Declan made himself available to his tenants, and so did Edith, although after he died she began widening the scope of her generosity, drawing leases to those she found unusual, or hurt, or in visible need of asylum. She knew what he would have said, how he would have bit down on his smoke and brought a palm over his cheek—that it wasn’t her job to mother the world, no matter what regrets she had about their own children. But he was gone and that was his fault, she reminded herself frequently, for living hard on his body like he had. He could have quit the cigarettes, could have downed a few more vegetables, could have ended a few nights without landing in the bed like a felled pine.
For a year she rented to an out-of-work opera singer with hollowed-out cheeks who was always late with the rent but put on a suit every morning and practiced his scales. A single mother of twins famed for her colossal Afro and her abilities as a wrist wrestler, who often accepted Edith’s offer to babysit while in her apartment she held raucous tournaments attended by bearded men in loud prints. A substitute teacher with a quivering Adam’s apple and a stutter and a little beagle that forever ran ahead of him. A balding snake collector always clad in Hawaiian shirts, who claimed no one else would rent to him, and who cooed into his many cages like a proud father. An Ecuadorean widower who worked construction and came home almost unrecognizably dusty and who nervously patted the front pocket where he kept his wife’s photo. A retired Barnum and Bailey performer who had asked Edith if, for the sake of old times, he could hang a tightwire across the backyard. She had obliged him, and spent a number of spring evenings with a shadow plaid blanket around her shoulders, clapping as his toes gripped the line and he blushed with remembering, as he brought one gnarled foot in front of the other and hovered four inches above the long untended flower beds, perfectly still, waiting for a strong breeze to pass.
HAD SHE FELT ANGRY about how far removed she’d grown from the world as everyone else knew it, Adeleine might have placed the fault on the ages of her parents when they conceived her (forty-two and fifty-three) and the cultural diet they’d fed her, a closed world of musty books and antiquities; but, like most people growing ill in mind, she did not feel in any way ashamed of what she deemed preference. Her rejection of modern society and her collection of previous eras’ talismans thrived like weeds, without any cultivation, at a rate she couldn’t control.
Edith advertised only through physical postings in a five-block radius of the building, and Adeleine had detached the unevenly perforated slip with great anticipation, happy for what she could touch and hold. Finding an apartment without consulting the many efficient tentacles of the Internet had grown next to impossible, and she signed the lease without looking anywhere else.

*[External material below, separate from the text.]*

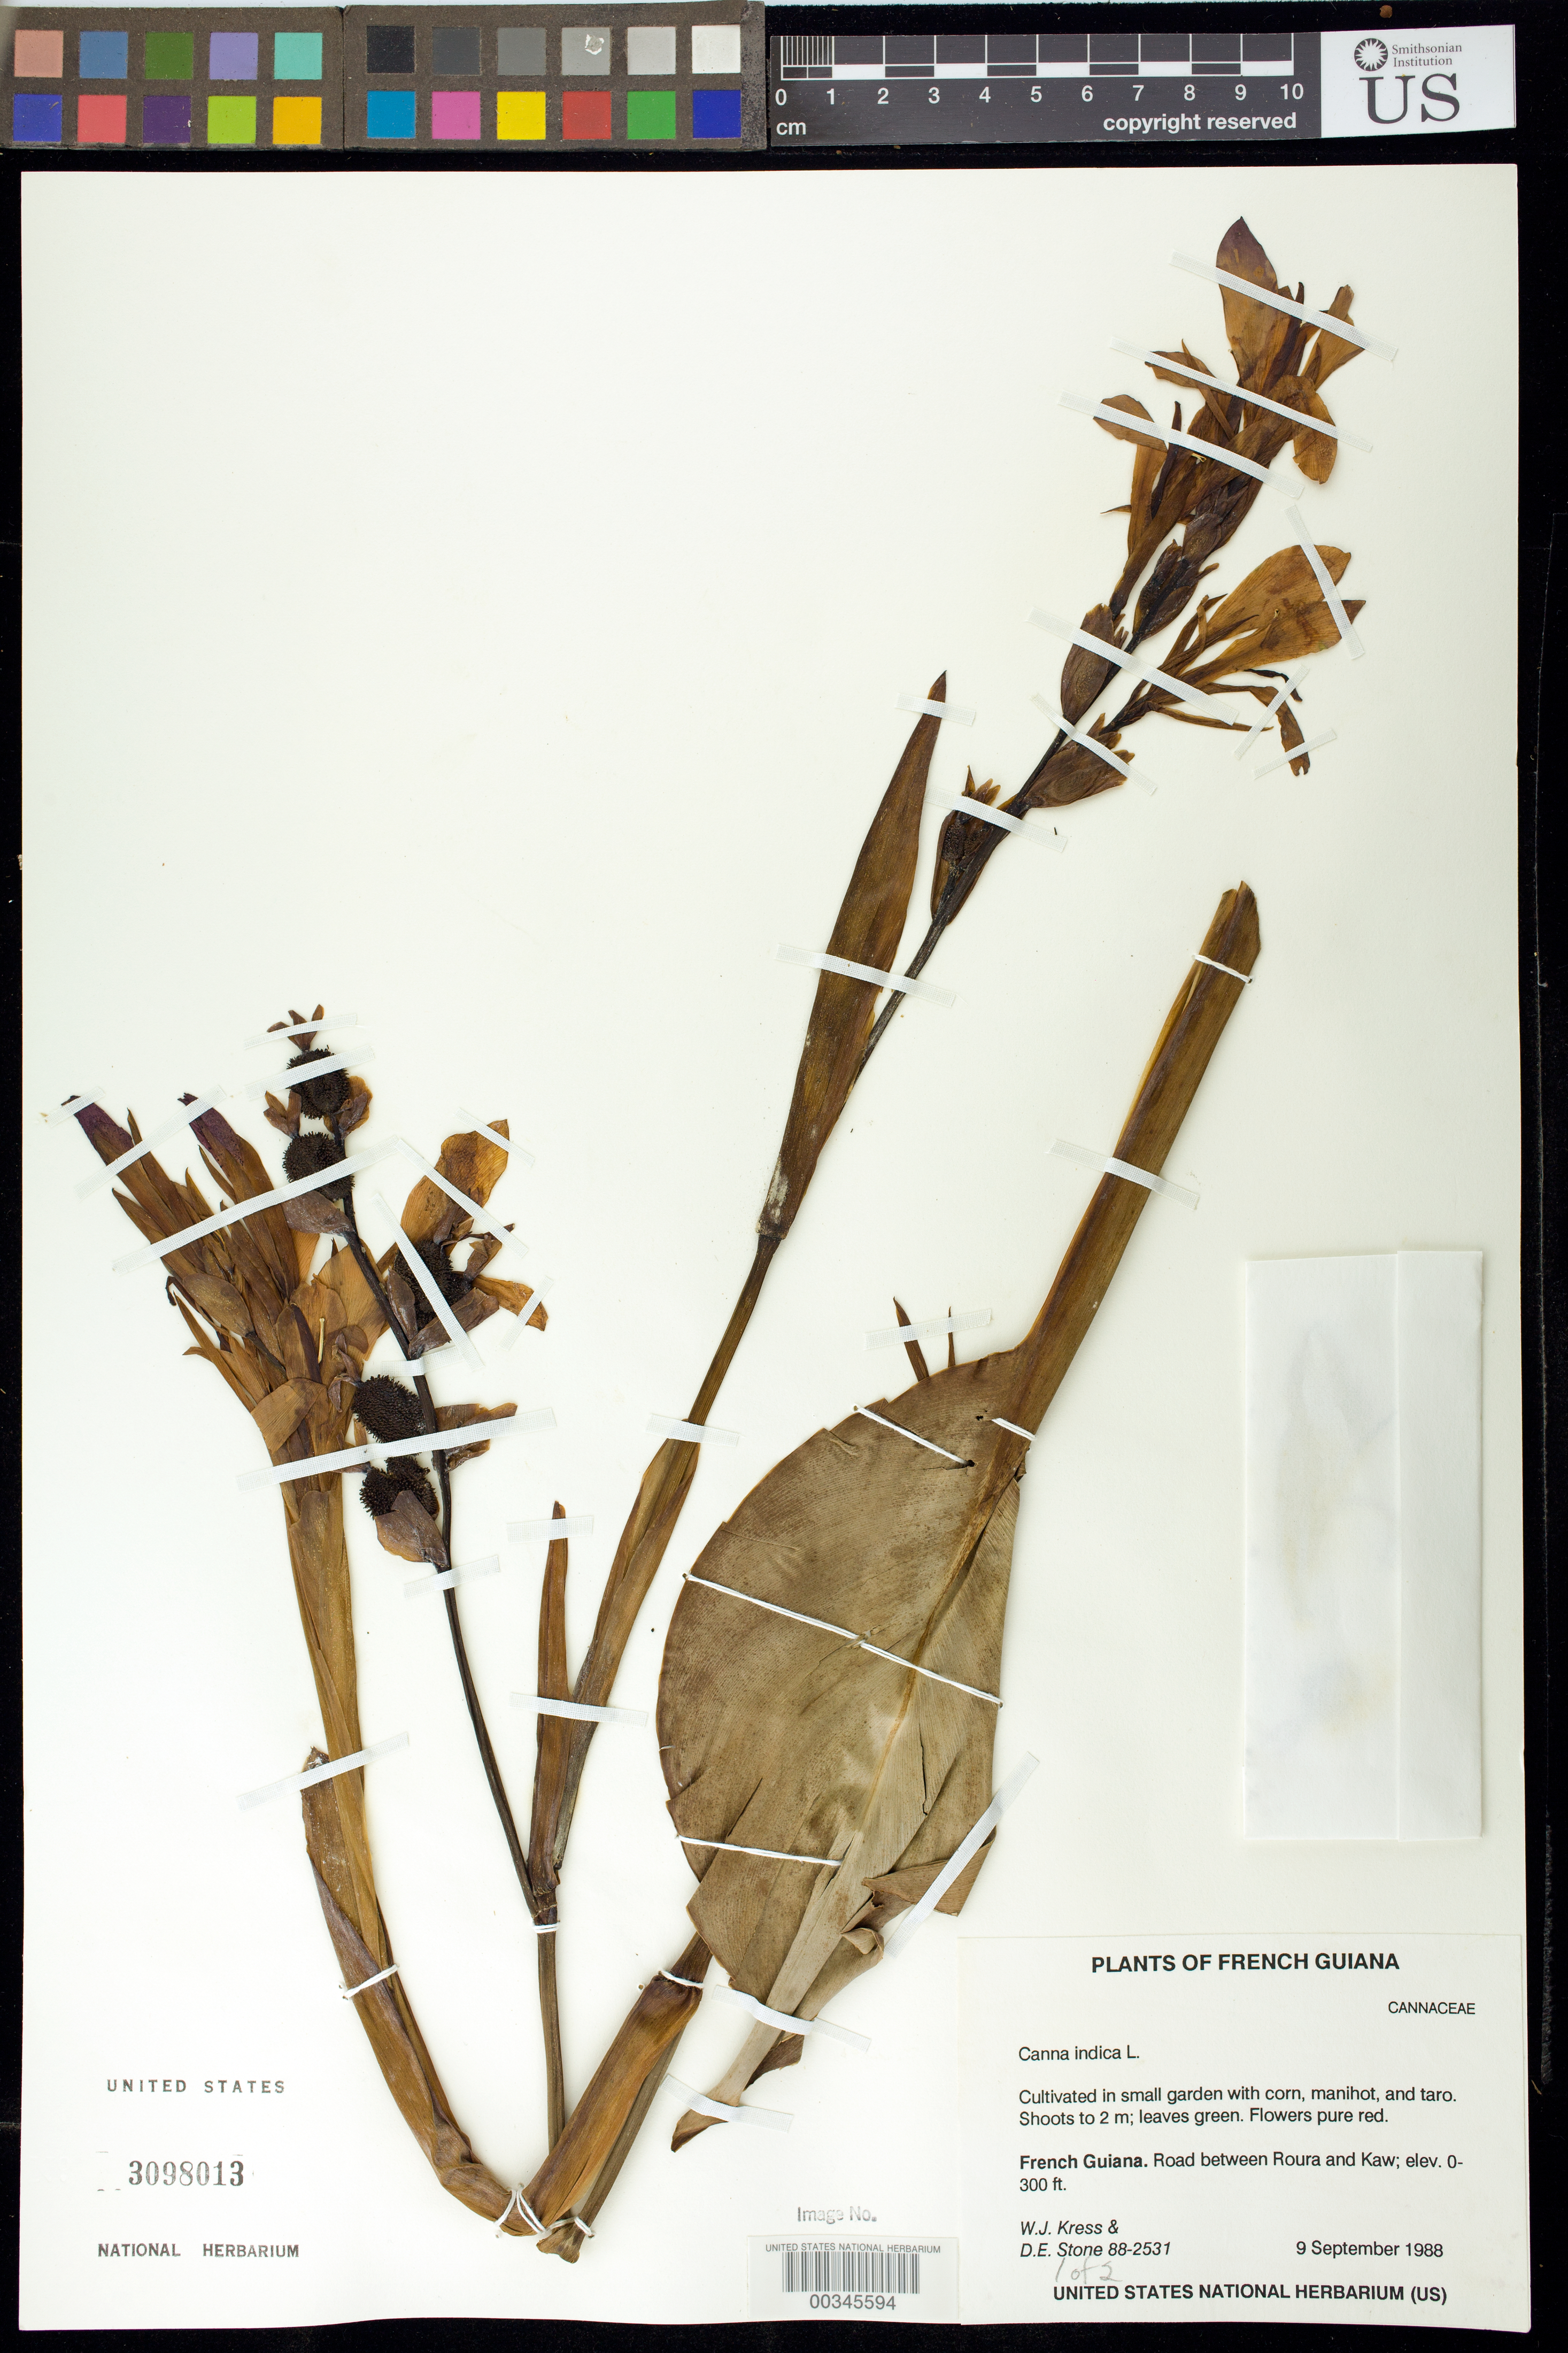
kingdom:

Over time, her apartment came to appear smaller than the others in the building—so overcrowded did it become with adopted velvet ottomans and other people’s photo albums and a variety of barely functional mechanical devices—though it was actually the largest. She had adored it straightaway, the crown-molded archway between the kitchen and living room, the claws of the forever slightly dirty bathtub, the scratched hardwood floor, the rusted fire escape available through the window in her bedroom. Bit by bit, she filled the space with bygone decades, even the most utilitarian items—the fans and egg whisks and combs—older than her father or mother. She collected until the point when she couldn’t make it more than a block before turning around, her gaze fixed on her windows, and trotting back towards their promise. It was as though she knew she would soon be without any external entertainment: she attended every stoop and estate sale, showed up early and bent her body towards the boxes others ignored, took buses to time-stopped reaches of Queens and then trains upstate, under each arm an empty, beaten duffel bag.
A shelf displaying twenty century-old glass soda bottles, a jar holding a massive tangle of skeleton keys, a box of discarded photos detailing a 1967 vacation to Hawaii, a radio whose speakers had broadcast World Wars I and II: she told herself she was honoring the lives of the people who had touched and loved these objects, remembering them in a way that their death had otherwise precluded. What had begun as a collection of oddities had eventually crowded out reason, and soon required two walls of sagging floor-to-ceiling shelving.
Adeleine’s parents loved to tell her what a happy child she’d been, loved to present this and let the questions that followed arise tacitly. She resented the presupposing. She pointed out that while they may have found endearing the energy their six-year-old daughter had spent writing and illustrating a book about jellyfish who felt invisible against the dark of the ocean, the pages probably pointed to something larger.